Hockey fans everywhere were treated to the first Stanley Cup Playoffs matchup since 1979 between two historic rivals, the Montreal Canadiens and Toronto Maple Leafs.
However, one fan of another Canadian franchise was able to be one of the precious few who took in one of the live matchups between the two sides.
Stewart Sabourin, a Montreal native who throws his allegiance behind the Ottawa Senators, scored free tickets to Game 6 at Bell Centre in Montreal thanks to his father's connections. And showed up wearing a Senators jersey in order to, as he put it, "create chaos".
“We were probably crazy for accepting the tickets. But we would have been even more crazy if we didn’t,” says Sabourin. “I knew a lot of people in Montreal weren’t going to be happy to see me at the game. So we knew we had to show up and create chaos.”
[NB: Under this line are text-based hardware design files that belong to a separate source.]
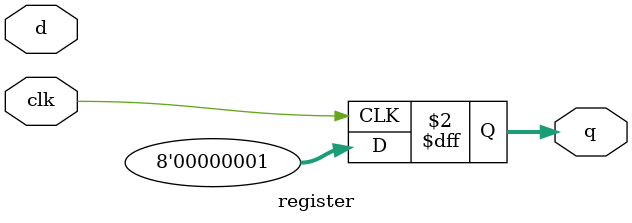
<source format=sv>
`timescale 1us/1ns

module register #(
  parameter WIDTH_IN=8,
            WIDTH_OUT=8
)(
    input  logic clk, 
    input  logic [WIDTH_IN -1:0] d,
    output logic [WIDTH_OUT-1:0] q
);

always @(posedge clk) // iverilog linux doesn't support always_ff
    q <= 1;


`ifdef COCOTB_SIM
initial begin
  $dumpfile ("register.vcd"); $dumpvars;
end
`endif

endmodule

</source>
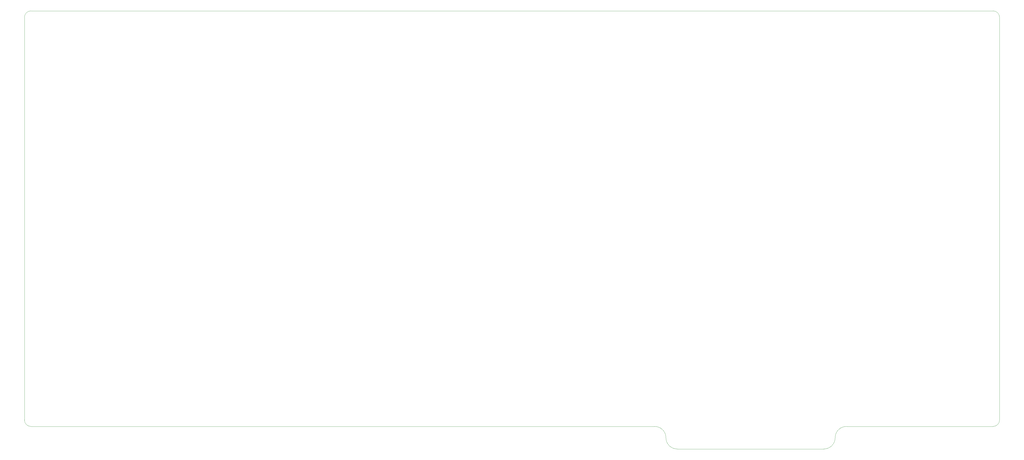
<source format=gbr>
%TF.GenerationSoftware,KiCad,Pcbnew,(5.1.6)-1*%
%TF.CreationDate,2020-06-23T22:52:40-07:00*%
%TF.ProjectId,factorium,66616374-6f72-4697-956d-2e6b69636164,rev?*%
%TF.SameCoordinates,Original*%
%TF.FileFunction,Profile,NP*%
%FSLAX46Y46*%
G04 Gerber Fmt 4.6, Leading zero omitted, Abs format (unit mm)*
G04 Created by KiCad (PCBNEW (5.1.6)-1) date 2020-06-23 22:52:40*
%MOMM*%
%LPD*%
G01*
G04 APERTURE LIST*
%TA.AperFunction,Profile*%
%ADD10C,0.050000*%
%TD*%
G04 APERTURE END LIST*
D10*
X340360000Y-317500000D02*
G75*
G02*
X344805000Y-313055000I4445000J0D01*
G01*
X402590000Y-149225000D02*
G75*
G02*
X405130000Y-151765000I0J-2540000D01*
G01*
X20955000Y-151765000D02*
G75*
G02*
X23495000Y-149225000I2540000J0D01*
G01*
X23495000Y-313055000D02*
G75*
G02*
X20955000Y-310515000I0J2540000D01*
G01*
X405130000Y-310515000D02*
G75*
G02*
X402590000Y-313055000I-2540000J0D01*
G01*
X340360000Y-317500000D02*
G75*
G02*
X335915000Y-321945000I-4445000J0D01*
G01*
X278130000Y-321945000D02*
G75*
G02*
X273685000Y-317500000I0J4445000D01*
G01*
X269240000Y-313055000D02*
G75*
G02*
X273685000Y-317500000I0J-4445000D01*
G01*
X23495000Y-149225000D02*
X402590000Y-149225000D01*
X20955000Y-310515000D02*
X20955000Y-151765000D01*
X269240000Y-313055000D02*
X23495000Y-313055000D01*
X335915000Y-321945000D02*
X278130000Y-321945000D01*
X344805000Y-313055000D02*
X402590000Y-313055000D01*
X402590000Y-149225000D02*
X402590000Y-149225000D01*
X405130000Y-310515000D02*
X405130000Y-151765000D01*
M02*

</source>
For Sabourin, cheering for the Senators despite living in rival territory became a part of him.
“It became part of my identity. When we had jersey day in high school, I was the only one wearing Sens gear,” says Sabourin. “And I always enjoyed it. It always felt like it was me against the world.”
Naturally, Sabourin and his girlfriend got more than a few odd looks from the 2,500 fans who were allowed to attend Game 6 on Saturday night.
“I think they were super confused,” laughs Sabourin. “They were speaking to us in English because they probably thought it was impossible that a Sens Sicko was actually from Montreal and would show up to watch a Habs playoff game in Montreal.”
“I’m a Sens fan, but there’s not a better place to be at playoff time than Montreal. This city comes alive, so it felt magical again on Saturday,” Sabourin says. “Walking into that building and getting that arena smell. And feeling the coldness of the ice. Then hearing the anthem. It was amazing.”
Sabourin was interviewed outside Bell Centre by Sportsnet reporter Shawn McKenzie, who took immediate notice of the Senators jersey.
“He took one look at my jersey and said, ‘What the hell are you doing here?'” said Sabourin.
Of course, though it wasn't his team, Sabourin was happy to be able to watch live hockey once again, and is looking forward to the day when he'll be back at Canadien Tire Centre.
“Even though it wasn’t Ottawa, it felt like home. But I cannot wait for us to be able to go to the Canadian Tire Centre again to watch games,” says Sabourin. “We deserve to watch playoff hockey of our own.”